Il filo di tante azioni discutibili rimane rigorosamente nascosto: cosa potrebbe mandare in crisi l'Opera?
"E' facilissimo mandare in crisi l'Opera: basta disconoscerla come 'prelatura personale'. Basterebbe un atto della Santa Sede che faccia un'indagine seria e approfondita e venga tolta la configurazione giuridica di 'prelatura personale' la quale, peraltro, nei confronti dell'Opus Dei non è corretta, perché l'Opera non presenta assolutamente, secondo le indicazioni del codice diritto canonico che disciplinano le prelature personali, le caratteristiche di idoneità per assumere la fisionomia della prelatura. Le prelature personali non prevedono la presenza dei laici come necessaria. Invece, nell'Opus Dei, se non ci fossero i laici crollerebbe la struttura. Anche se al vertice ci sono pochi preti, in realtà tutti gli organi direzionali intermedi sono costituiti da laici. Quindi, l'Opus Dei non ha le caratteristiche di idoneità per essere dichiarata prelatura personale. Ecco perché sopravvive: non viene fatta un'indagine accurata, neanche da un punto di vista giuridico"
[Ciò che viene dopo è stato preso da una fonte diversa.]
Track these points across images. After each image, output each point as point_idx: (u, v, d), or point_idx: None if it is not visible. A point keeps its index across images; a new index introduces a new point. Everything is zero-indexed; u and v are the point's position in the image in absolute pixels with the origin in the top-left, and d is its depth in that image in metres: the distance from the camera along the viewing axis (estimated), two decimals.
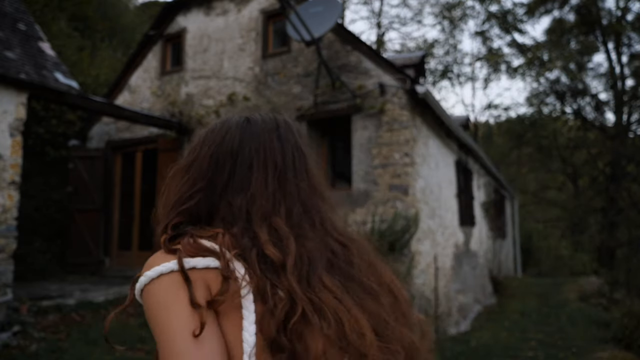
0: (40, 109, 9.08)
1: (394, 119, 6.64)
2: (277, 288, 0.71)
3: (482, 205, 11.32)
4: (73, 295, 6.39)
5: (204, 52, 8.54)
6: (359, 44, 7.13)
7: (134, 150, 9.11)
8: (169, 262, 0.72)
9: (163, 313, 0.69)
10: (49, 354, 4.65)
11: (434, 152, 7.71)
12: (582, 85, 19.60)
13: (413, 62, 9.01)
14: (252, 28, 8.09)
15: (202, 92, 8.40)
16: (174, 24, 9.00)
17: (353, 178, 6.87)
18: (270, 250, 0.73)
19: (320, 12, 6.47)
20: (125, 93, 9.35)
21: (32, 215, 8.18)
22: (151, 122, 8.09)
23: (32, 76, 5.99)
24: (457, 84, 28.97)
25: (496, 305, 10.35)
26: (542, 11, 20.11)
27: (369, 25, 37.87)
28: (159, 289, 0.71)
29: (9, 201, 5.57)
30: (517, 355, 6.09)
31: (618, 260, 17.06)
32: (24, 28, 6.63)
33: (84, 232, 8.55)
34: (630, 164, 18.29)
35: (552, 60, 18.42)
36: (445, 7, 22.09)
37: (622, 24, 18.45)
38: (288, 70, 7.63)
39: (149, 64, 9.19)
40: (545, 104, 20.71)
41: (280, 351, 0.68)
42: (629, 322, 6.81)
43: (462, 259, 8.98)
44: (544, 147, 20.56)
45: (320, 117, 7.25)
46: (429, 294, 6.91)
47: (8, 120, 5.67)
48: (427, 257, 7.01)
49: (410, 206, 6.46)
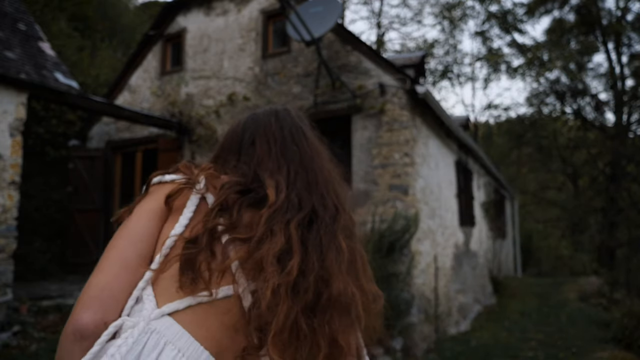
0: (40, 109, 9.08)
1: (394, 119, 6.64)
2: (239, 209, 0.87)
3: (482, 205, 11.32)
4: (73, 295, 6.39)
5: (204, 52, 8.54)
6: (359, 44, 7.13)
7: (134, 150, 9.10)
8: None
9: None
10: (49, 354, 4.65)
11: (434, 152, 7.71)
12: (582, 85, 19.60)
13: (413, 62, 9.01)
14: (252, 28, 8.09)
15: (202, 92, 8.40)
16: (174, 24, 9.00)
17: (353, 178, 6.87)
18: (269, 190, 0.90)
19: (320, 12, 6.47)
20: (125, 93, 9.35)
21: (32, 215, 8.17)
22: (151, 122, 8.09)
23: (32, 76, 5.99)
24: (457, 84, 28.98)
25: (496, 305, 10.35)
26: (542, 11, 20.10)
27: (369, 25, 37.88)
28: None
29: (9, 201, 5.57)
30: (517, 355, 6.09)
31: (618, 260, 17.07)
32: (24, 28, 6.63)
33: (84, 232, 8.55)
34: (630, 164, 18.28)
35: (552, 60, 18.41)
36: (445, 7, 22.08)
37: (622, 24, 18.45)
38: (288, 70, 7.63)
39: (149, 64, 9.19)
40: (545, 104, 20.70)
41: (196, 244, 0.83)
42: (629, 322, 6.82)
43: (462, 259, 8.98)
44: (544, 147, 20.56)
45: (320, 117, 7.25)
46: (429, 294, 6.90)
47: (8, 120, 5.67)
48: (427, 257, 7.01)
49: (410, 206, 6.46)
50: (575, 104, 20.15)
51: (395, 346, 5.58)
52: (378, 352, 5.43)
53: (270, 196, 0.88)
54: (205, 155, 8.10)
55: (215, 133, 8.02)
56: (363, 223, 6.38)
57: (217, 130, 8.03)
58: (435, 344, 6.43)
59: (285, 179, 0.93)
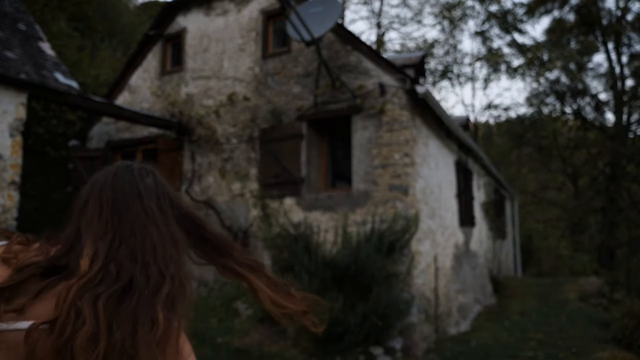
0: (40, 109, 9.08)
1: (394, 119, 6.64)
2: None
3: (482, 205, 11.32)
4: None
5: (204, 52, 8.54)
6: (359, 44, 7.13)
7: (134, 151, 9.10)
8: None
9: None
10: None
11: (434, 152, 7.71)
12: (582, 85, 19.60)
13: (413, 62, 9.01)
14: (252, 28, 8.09)
15: (202, 92, 8.40)
16: (174, 24, 9.00)
17: (353, 178, 6.87)
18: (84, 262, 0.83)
19: (320, 12, 6.47)
20: (125, 93, 9.35)
21: (32, 215, 8.17)
22: (151, 122, 8.09)
23: (32, 76, 5.99)
24: (457, 84, 28.98)
25: (496, 305, 10.35)
26: (542, 11, 20.10)
27: (369, 25, 37.89)
28: None
29: (9, 201, 5.57)
30: (517, 355, 6.09)
31: (618, 260, 17.08)
32: (24, 28, 6.63)
33: None
34: (630, 164, 18.29)
35: (552, 60, 18.41)
36: (445, 7, 22.07)
37: (622, 24, 18.45)
38: (288, 70, 7.62)
39: (149, 64, 9.19)
40: (545, 104, 20.70)
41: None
42: (629, 322, 6.82)
43: (462, 259, 8.98)
44: (544, 147, 20.55)
45: (320, 117, 7.25)
46: (429, 294, 6.90)
47: (8, 120, 5.67)
48: (427, 257, 7.01)
49: (410, 206, 6.46)
50: (575, 104, 20.15)
51: (395, 346, 5.58)
52: (378, 352, 5.44)
53: (83, 267, 0.82)
54: (206, 155, 8.11)
55: (215, 133, 8.02)
56: (363, 223, 6.38)
57: (217, 130, 8.03)
58: (435, 344, 6.43)
59: (107, 246, 0.86)
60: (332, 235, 6.34)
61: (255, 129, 7.70)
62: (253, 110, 7.80)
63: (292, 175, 7.21)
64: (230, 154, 7.89)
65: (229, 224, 7.65)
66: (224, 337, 5.74)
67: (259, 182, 7.51)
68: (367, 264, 5.49)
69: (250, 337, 5.73)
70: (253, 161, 7.66)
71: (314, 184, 7.33)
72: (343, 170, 7.39)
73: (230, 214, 7.70)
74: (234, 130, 7.91)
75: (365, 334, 5.35)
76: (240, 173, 7.71)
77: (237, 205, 7.68)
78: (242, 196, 7.66)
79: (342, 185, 7.41)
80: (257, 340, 5.68)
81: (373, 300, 5.37)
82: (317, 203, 7.03)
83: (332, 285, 5.48)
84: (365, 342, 5.43)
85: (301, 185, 7.15)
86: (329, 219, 6.84)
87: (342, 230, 5.94)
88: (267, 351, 5.43)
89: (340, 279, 5.55)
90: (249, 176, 7.65)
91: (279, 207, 7.20)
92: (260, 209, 7.38)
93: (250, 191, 7.58)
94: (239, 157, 7.81)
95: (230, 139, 7.94)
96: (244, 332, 5.87)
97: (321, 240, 6.09)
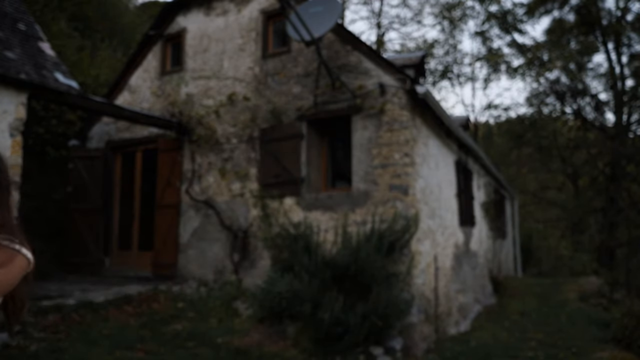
0: (40, 109, 9.08)
1: (394, 119, 6.64)
2: None
3: (482, 205, 11.32)
4: (73, 295, 6.39)
5: (204, 52, 8.54)
6: (359, 44, 7.13)
7: (133, 151, 9.10)
8: None
9: None
10: (49, 354, 4.65)
11: (434, 152, 7.71)
12: (582, 85, 19.61)
13: (413, 62, 9.01)
14: (252, 28, 8.09)
15: (202, 92, 8.40)
16: (174, 24, 9.00)
17: (353, 178, 6.87)
18: None
19: (320, 12, 6.47)
20: (125, 93, 9.35)
21: (31, 215, 8.17)
22: (151, 122, 8.09)
23: (32, 76, 5.99)
24: (457, 84, 28.96)
25: (496, 305, 10.35)
26: (542, 11, 20.11)
27: (369, 25, 37.88)
28: None
29: None
30: (517, 355, 6.09)
31: (618, 260, 17.09)
32: (24, 28, 6.63)
33: (84, 232, 8.55)
34: (630, 164, 18.29)
35: (552, 60, 18.42)
36: (445, 7, 22.08)
37: (622, 24, 18.46)
38: (288, 70, 7.63)
39: (149, 64, 9.19)
40: (545, 104, 20.71)
41: None
42: (629, 322, 6.81)
43: (462, 259, 8.98)
44: (544, 147, 20.55)
45: (320, 117, 7.25)
46: (429, 294, 6.90)
47: (8, 120, 5.67)
48: (427, 257, 7.01)
49: (410, 206, 6.46)
50: (575, 104, 20.16)
51: (395, 346, 5.58)
52: (378, 352, 5.44)
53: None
54: (205, 155, 8.11)
55: (215, 133, 8.03)
56: (363, 223, 6.38)
57: (217, 130, 8.03)
58: (435, 344, 6.43)
59: None
60: (332, 235, 6.34)
61: (255, 129, 7.70)
62: (253, 110, 7.80)
63: (292, 175, 7.21)
64: (230, 153, 7.89)
65: (229, 224, 7.65)
66: (223, 337, 5.74)
67: (259, 182, 7.51)
68: (367, 264, 5.49)
69: (250, 337, 5.73)
70: (253, 161, 7.66)
71: (314, 184, 7.33)
72: (343, 170, 7.40)
73: (230, 213, 7.71)
74: (234, 130, 7.92)
75: (365, 334, 5.35)
76: (240, 173, 7.71)
77: (237, 205, 7.68)
78: (242, 196, 7.66)
79: (342, 185, 7.41)
80: (257, 340, 5.68)
81: (373, 300, 5.37)
82: (317, 203, 7.04)
83: (332, 285, 5.48)
84: (365, 342, 5.43)
85: (301, 185, 7.15)
86: (329, 219, 6.84)
87: (342, 230, 5.94)
88: (267, 351, 5.43)
89: (340, 278, 5.55)
90: (249, 176, 7.65)
91: (279, 207, 7.20)
92: (260, 208, 7.39)
93: (250, 191, 7.58)
94: (239, 157, 7.81)
95: (230, 139, 7.94)
96: (244, 332, 5.87)
97: (321, 240, 6.09)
Vagare per il mondo come un automa programmato, ricordando la necessità di praticare il minuto eroico, per offrire questo sforzo a Dio significa avere e perdere la fede?
"Significa spostare l'esperienza religiosa in una dimensione di ateismo devoto. L'esperienza spirituale nell' Opus Dei conduce per mano il fedele rimbambito a diventare un ateo devoto, quindi a perdere il vero senso della spiritualità, della religiosità della persona umana. Io ho recuperato la fede ed è il secondo motivo, se non il primo, per cui ho lasciato la prelatura".
Cosa direbbe a una persona che vuole uscire e non trova la forza per farlo?
"Il problema è che, essendo soggetta a un controllo mentale, è difficilissimo dire a una persona qualcosa. Essa è stata indotta e ha subìto un processo che è quello del controllo mentale, che non è il lavaggio del cervello, ma una cosa diversa. Quindi, la persona che vuole uscire probabilmente è già sulla buona strada, però non va spinta. Bisogna aiutarla a condurla verso una riflessione dentro di sé per aprirla a un cammino di libertà interiore. Non c'é niente da dirle, piuttosto starle vicino, volerle bene e testimoniare con la propria esperienza che c'è un mondo, fuori dell'Opus Dei, così ricco e così bello".